Je n’ai rien contre le monde de la vente en ligne, ni contre son offre. J’achète des t-shirts, de la quincaillerie, des ordinateurs, des téléphones portables sur Internet. J’y fais mes courses, j’y suis mes comptes, j’y paie mes factures, j’y réserve des hôtels et des restaurants et j’en oublie. Internet n’est pas près de disparaître. Cela ne sert donc à rien de rivaliser avec les boutiques en ligne sur le terrain du prix. C’est leur terrain de jeu. Attaquez-les sur leurs points faibles, là où vous leur êtes supérieur. Et une boutique physique a de nombreux avantages.

Le prix ne fait pas tout. Même un géant comme Wal-Mart, qui s’est construit sur des prix très bas, cherche constamment à en offrir plus, en s’impliquant dans la vie de la communauté ou en s’engageant sur ses responsabilités à l’échelle mondiale. Qu’il s’agisse de bonnes intentions ou d’un marketing des plus cyniques, Wal-Mart a bien compris que le prix seul ne suffisait pas.

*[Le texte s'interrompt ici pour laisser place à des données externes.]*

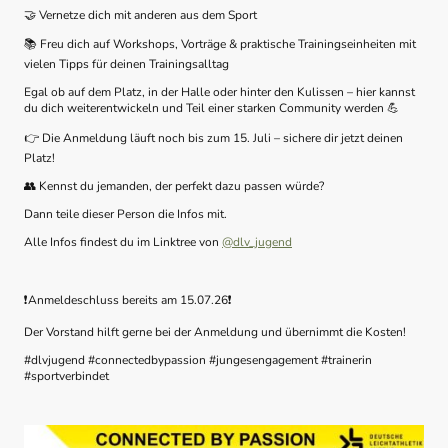
🤝
Vernetze dich mit anderen aus dem Sport
📚
Freu dich auf Workshops, Vorträge & praktische Trainingseinheiten mit
vielen Tipps für deinen Trainingsalltag
Egal ob auf dem Platz, in der Halle oder hinter den Kulissen – hier kannst
du dich weiterentwickeln und Teil einer starken Community werden
💪
👉
Die Anmeldung läuft noch bis zum 15. Juli – sichere dir jetzt deinen
Platz!
👥
Kennst du jemanden, der perfekt dazu passen würde?
Dann teile dieser Person die Infos mit.
Alle Infos findest du im Linktree von
@dlv_jugend
❗️
Anmeldeschluss bereits am 15.07.26
❗️
Der Vorstand hilft gerne bei der Anmeldung und übernimmt die Kosten!
#dlvjugend #connectedbypassion #jungesengagement #trainerin
#sportverbindet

Bien sûr, des années se sont écoulées depuis ce cours. La télévision s’est faite plus cinématographique pour entrer dans une ère inaugurée par Les Soprano et d’autres séries de la même qualité. Les boutiques en ligne ne sont pas encore aussi raffinées, et les boutiques physiques ont encore de nombreuses cartes à jouer. Selon leurs propres règles.

Pensez au moment où vous dresserez le bilan de votre vie : voulez-vous que votre entreprise soit connue pour ses prix dérisoires ? Quelle horreur ! Visez haut, proposez des modèles incroyables, racontez une histoire grandiose, et fixez vos prix en conséquence. Voilà comment il faut faire.